[SOURCE DATA]

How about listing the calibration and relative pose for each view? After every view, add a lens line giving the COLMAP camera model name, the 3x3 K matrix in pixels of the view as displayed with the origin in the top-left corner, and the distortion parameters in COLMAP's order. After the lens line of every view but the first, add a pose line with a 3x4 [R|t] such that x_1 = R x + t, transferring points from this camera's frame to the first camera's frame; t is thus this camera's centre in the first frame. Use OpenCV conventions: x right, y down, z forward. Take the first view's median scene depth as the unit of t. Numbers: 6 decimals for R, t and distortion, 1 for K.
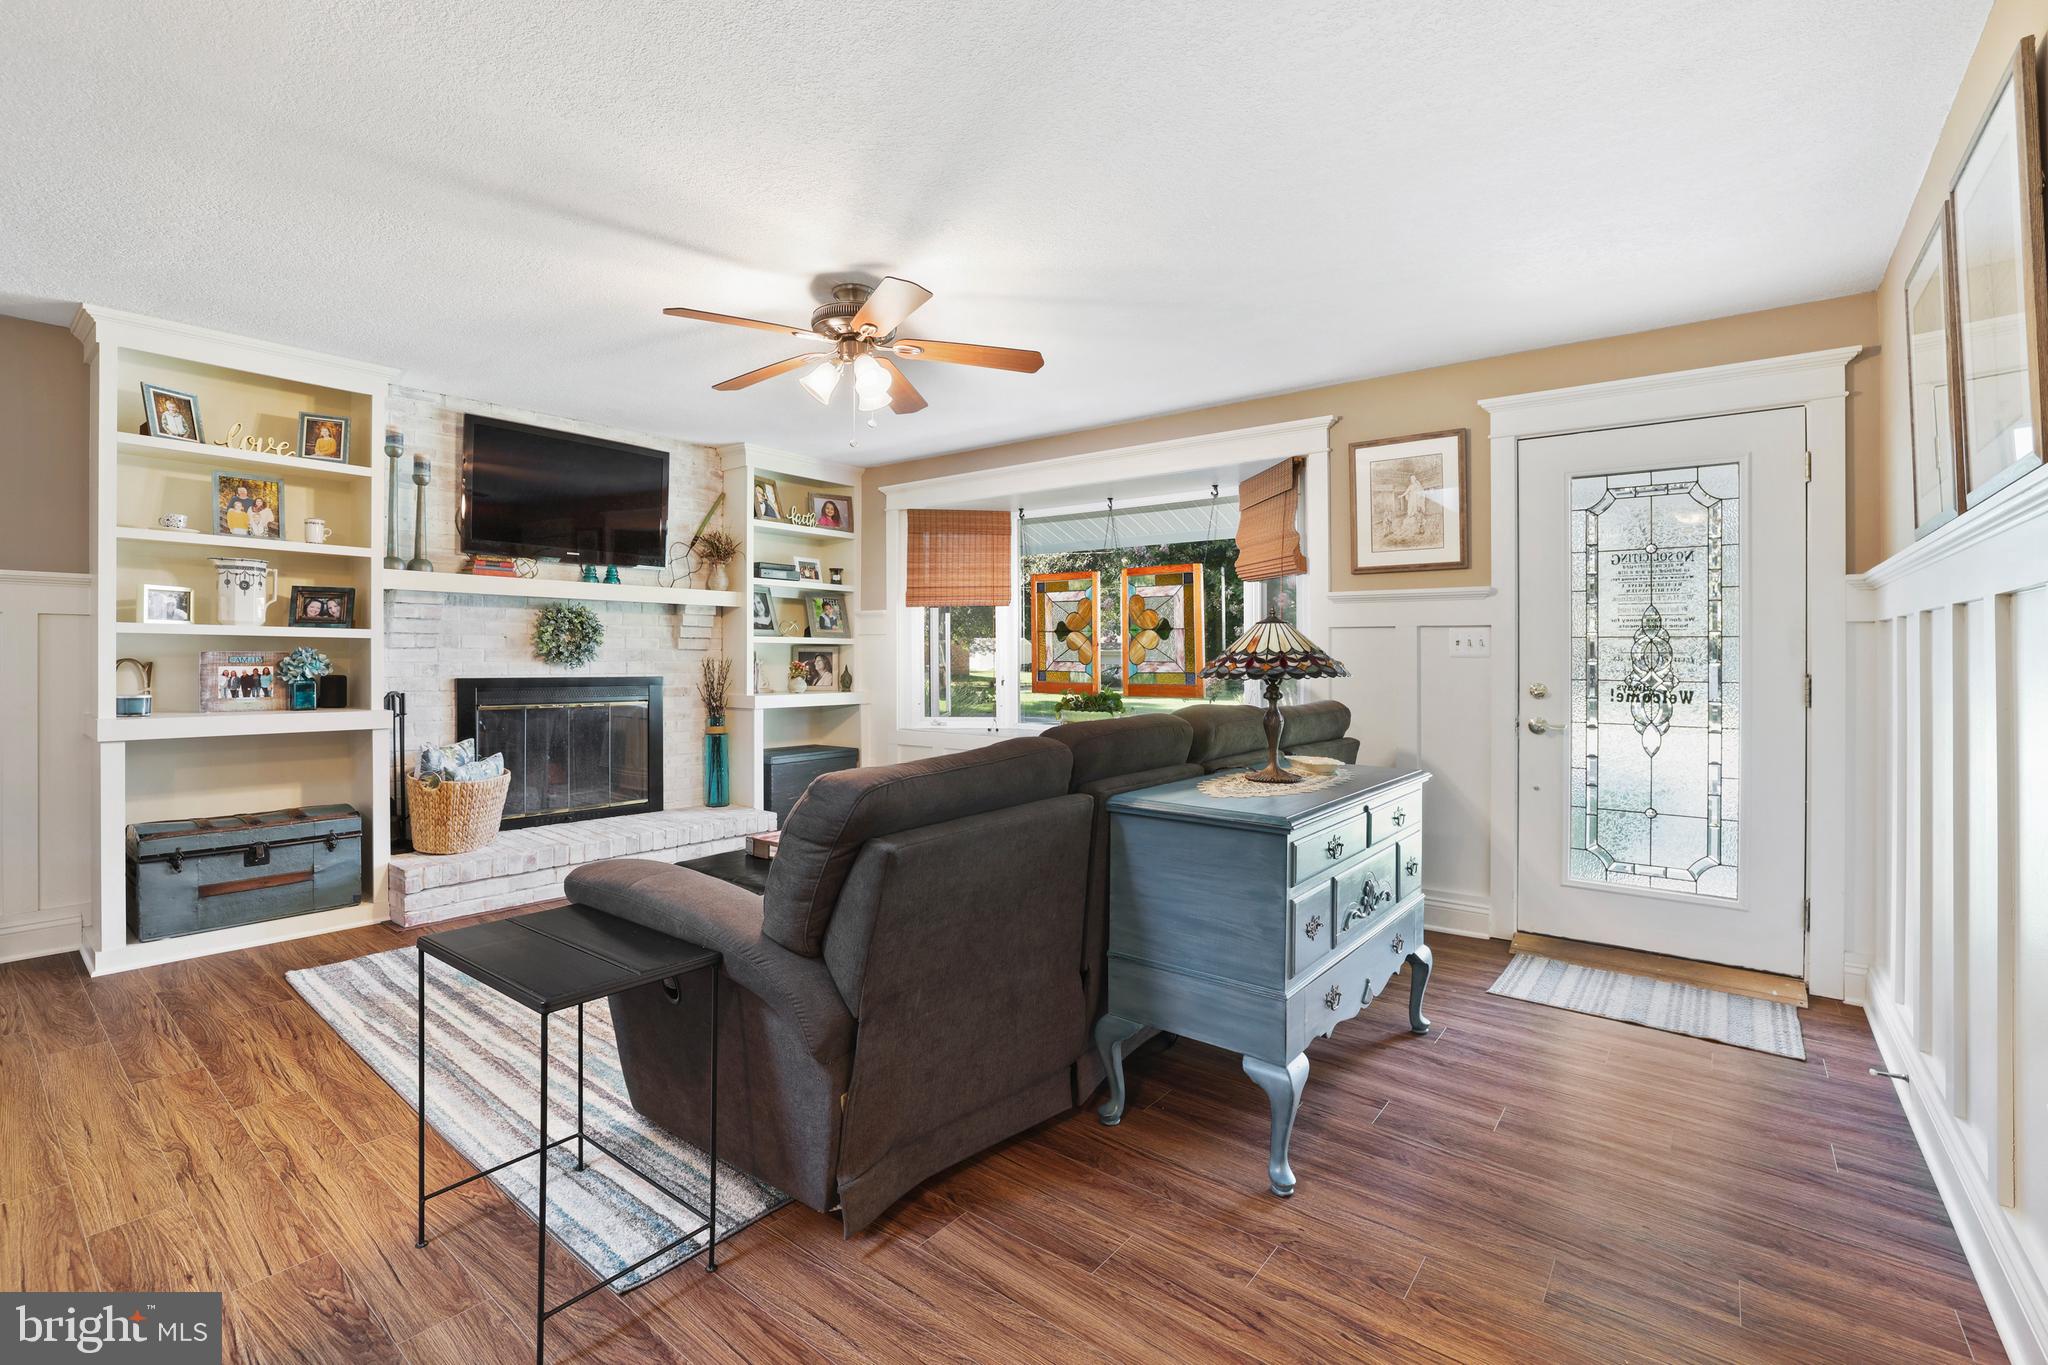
lens RADIAL K [[906.6, 0, 1014.0], [0, 906.6, 653.0], [0, 0, 1]] dist [-0.037046, 0.009891]
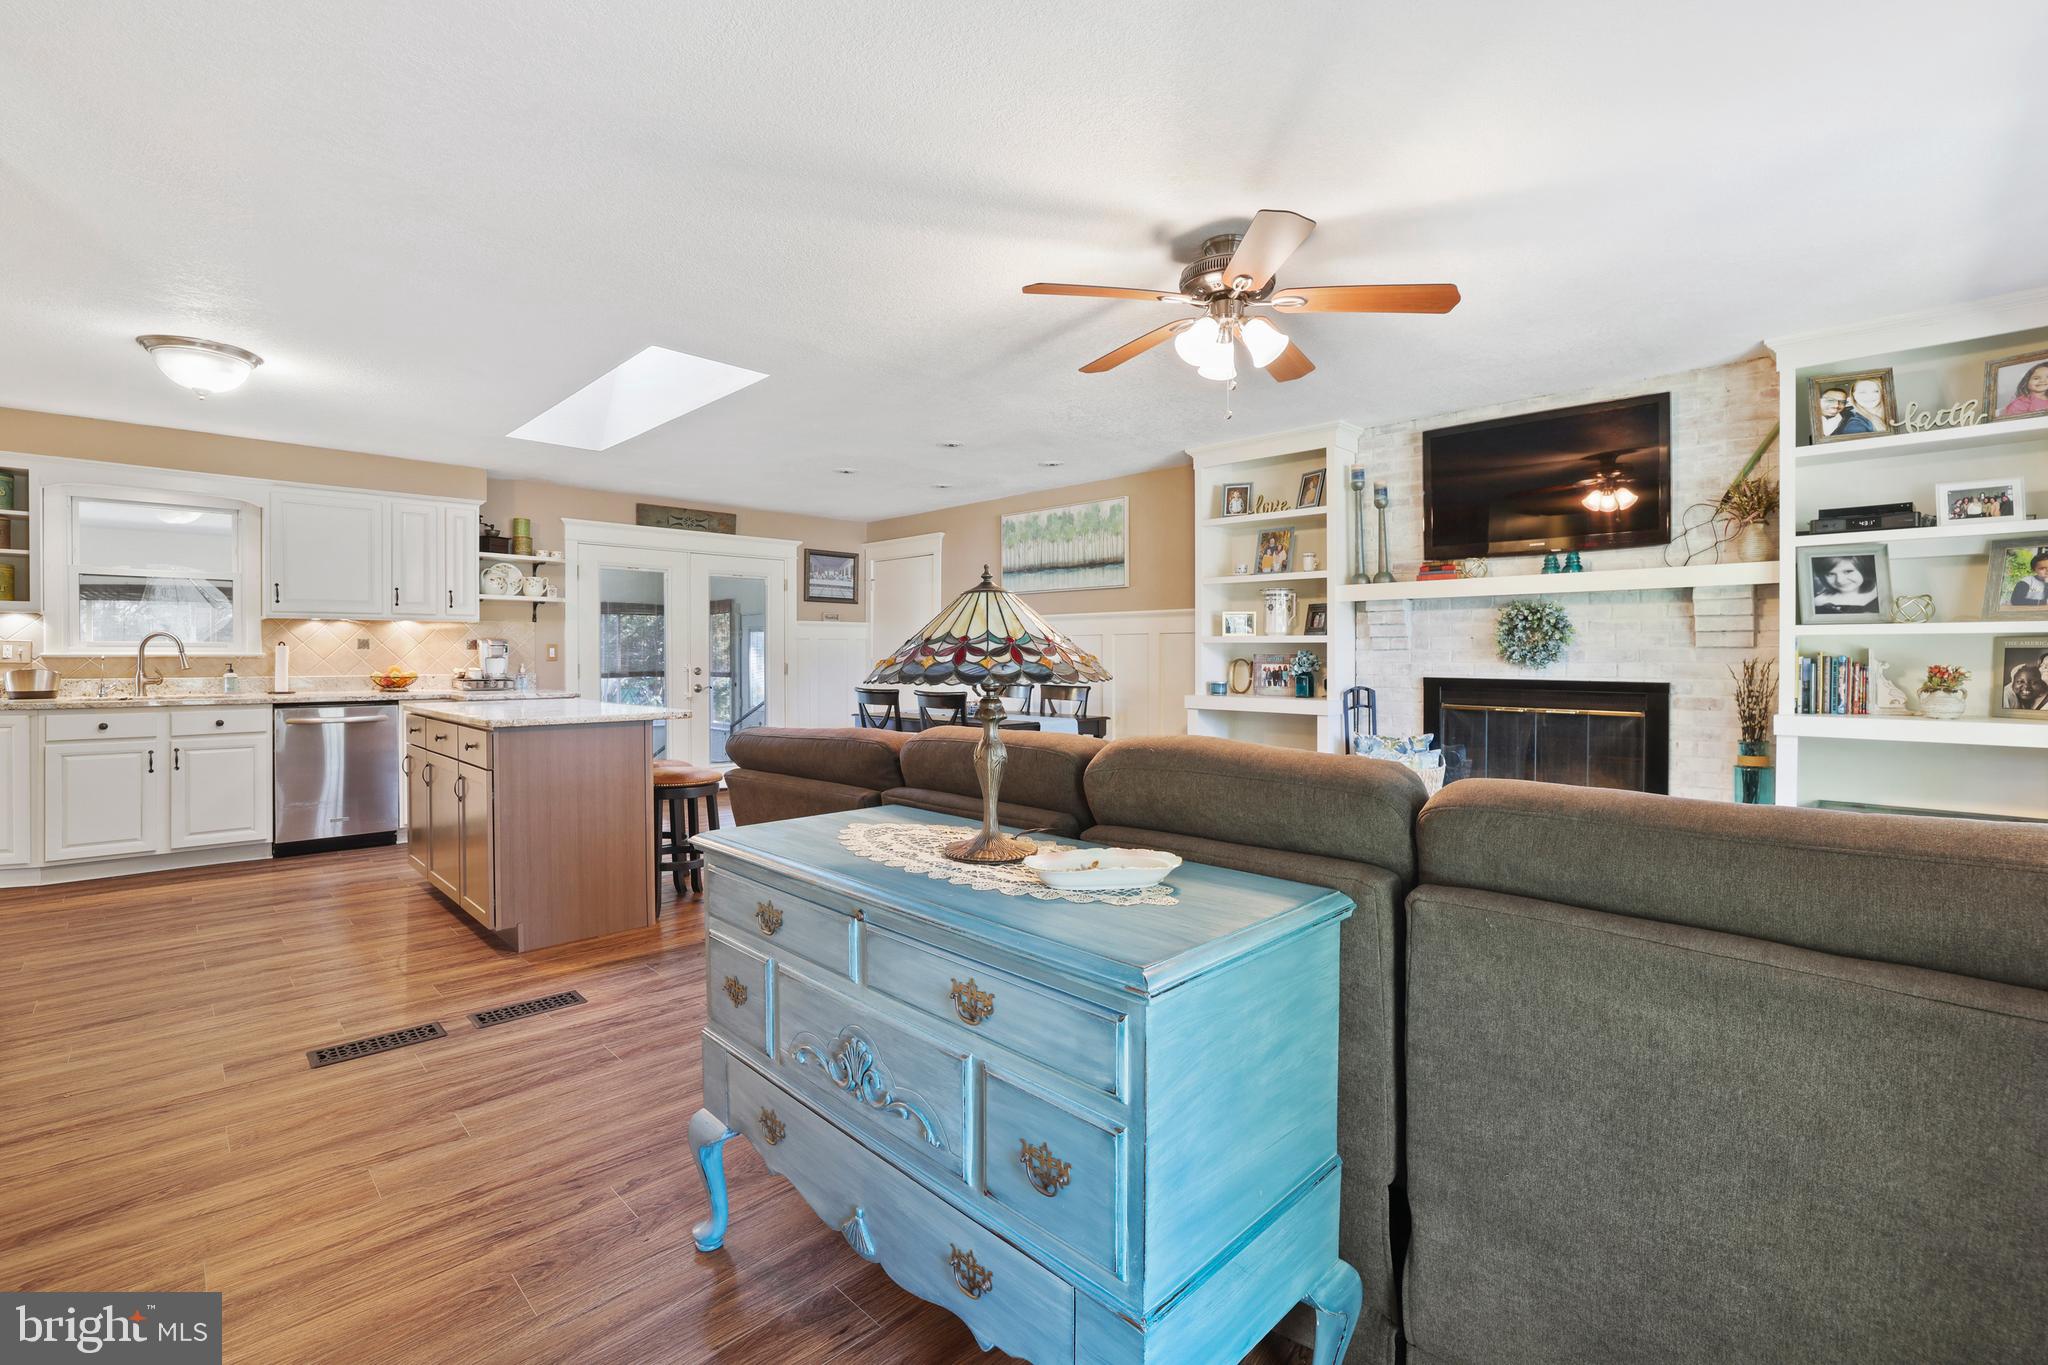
lens RADIAL K [[906.6, 0, 1016.8], [0, 906.6, 661.3], [0, 0, 1]] dist [-0.037046, 0.009891]
pose [[-0.120097, 0.001251, -0.992761, 0.583233], [0.002358, 0.999997, 0.000974, 0.007450], [0.992759, -0.002224, -0.120099, 0.717014]]
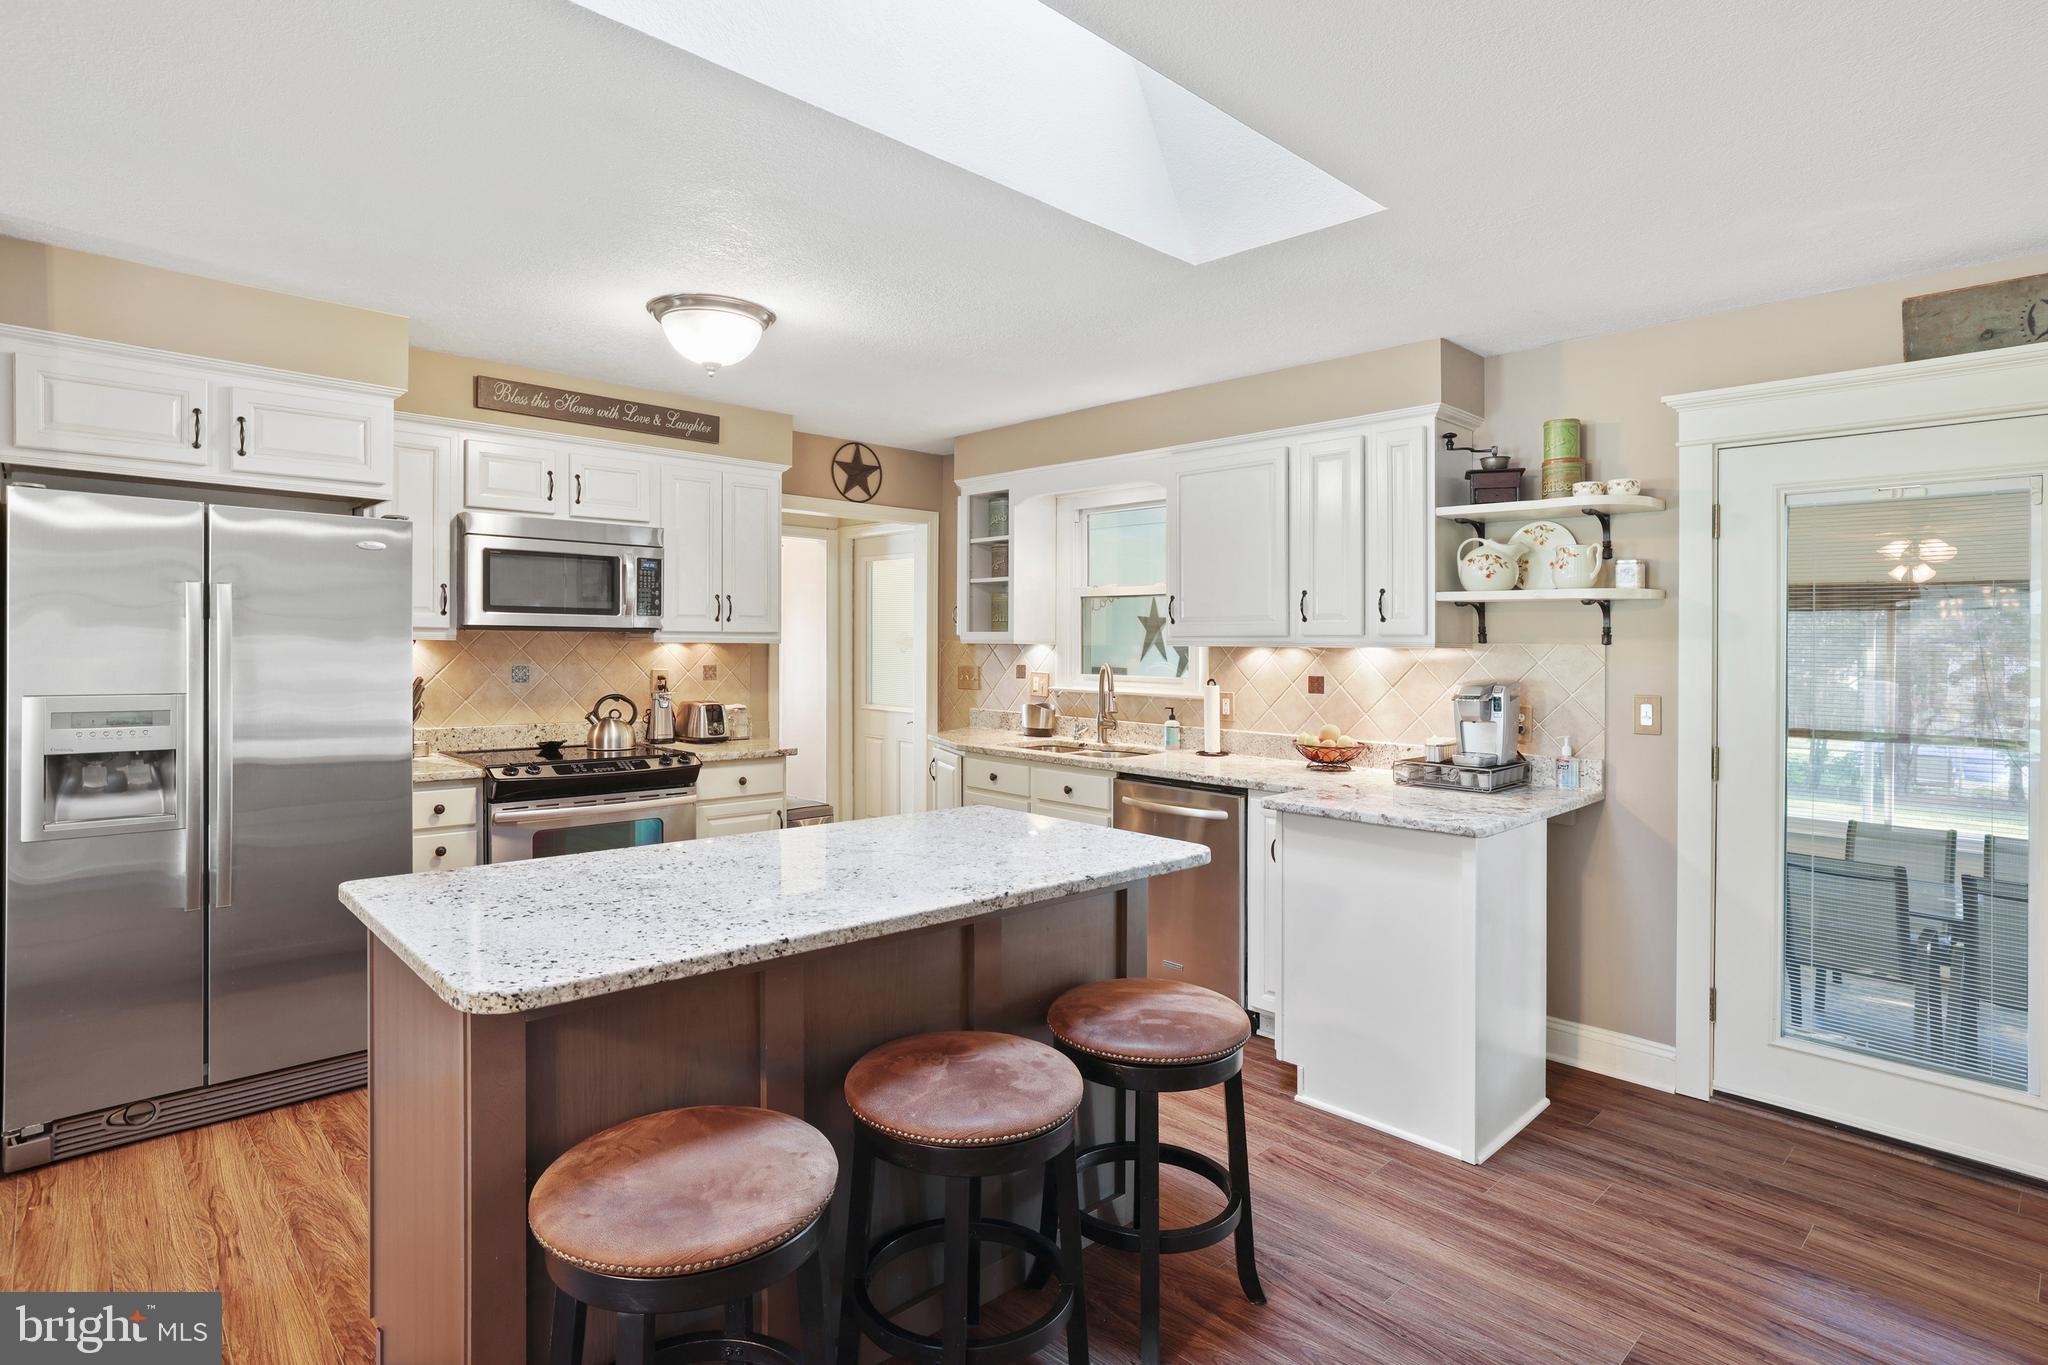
lens RADIAL K [[1039.4, 0, 999.7], [0, 1039.4, 665.3], [0, 0, 1]] dist [-0.025049, 0.012151]
pose [[-0.989054, -0.021380, 0.145995, -0.598477], [-0.018941, 0.999657, 0.018079, -0.055816], [-0.146331, 0.015116, -0.989120, 0.543469]]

[/SOURCE DATA]

YOUR ASSIGNMENT
What you return must match the data above exactly, with no images included.

SOLUTION FOR THIS EXERCISE
How about listing the calibration and relative pose for each view? After every view, add a lens line giving the COLMAP camera model name, the 3x3 K matrix in pixels of the view as displayed with the origin in the top-left corner, and the distortion parameters in COLMAP's order. After the lens line of every view but the first, add a pose line with a 3x4 [R|t] such that x_1 = R x + t, transferring points from this camera's frame to the first camera's frame; t is thus this camera's centre in the first frame. Use OpenCV conventions: x right, y down, z forward. Take the first view's median scene depth as the unit of t. Numbers: 6 decimals for R, t and distortion, 1 for K.
lens RADIAL K [[906.6, 0, 1014.0], [0, 906.6, 653.0], [0, 0, 1]] dist [-0.037046, 0.009891]
lens RADIAL K [[906.6, 0, 1016.8], [0, 906.6, 661.3], [0, 0, 1]] dist [-0.037046, 0.009891]
pose [[-0.120097, 0.001251, -0.992761, 0.583233], [0.002358, 0.999997, 0.000974, 0.007450], [0.992759, -0.002224, -0.120099, 0.717014]]
lens RADIAL K [[1039.4, 0, 999.7], [0, 1039.4, 665.3], [0, 0, 1]] dist [-0.025049, 0.012151]
pose [[-0.989054, -0.021380, 0.145995, -0.598477], [-0.018941, 0.999657, 0.018079, -0.055816], [-0.146331, 0.015116, -0.989120, 0.543469]]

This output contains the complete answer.